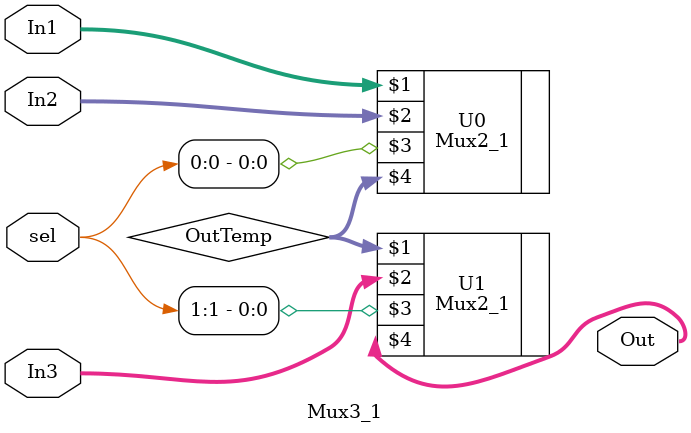
<source format=v>
`timescale 1ns / 1ps
module Mux3_1 (In1, In2,In3, sel, Out);
//n Î» 3 Ñ¡ 1 ¶àÂ·¸´ÓÃÆ÷ Mux3_1 »ùÓÚ n Î» 2 Ñ¡ 1 ¶àÂ·¸´ÓÃÆ÷¹¹½¨
    parameter n=32;
input [n-1:0] In1, In2,In3;
input [1:0] sel;
output [n-1:0] Out;
wire [n-1:0] OutTemp;
Mux2_1 U0(In1, In2, sel[0], OutTemp);
Mux2_1 U1(OutTemp, In3, sel[1], Out);

endmodule
</source>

_ _ _ _ _ _ _

--- Task instructions ---
Please transcribe each line above exactly, but leave the images out.

--- Your response ---
<source format=v>
`timescale 1ns / 1ps
module Mux3_1 (In1, In2,In3, sel, Out);
//n Î» 3 Ñ¡ 1 ¶àÂ·¸´ÓÃÆ÷ Mux3_1 »ùÓÚ n Î» 2 Ñ¡ 1 ¶àÂ·¸´ÓÃÆ÷¹¹½¨
    parameter n=32;
input [n-1:0] In1, In2,In3;
input [1:0] sel;
output [n-1:0] Out;
wire [n-1:0] OutTemp;
Mux2_1 U0(In1, In2, sel[0], OutTemp);
Mux2_1 U1(OutTemp, In3, sel[1], Out);

endmodule
</source>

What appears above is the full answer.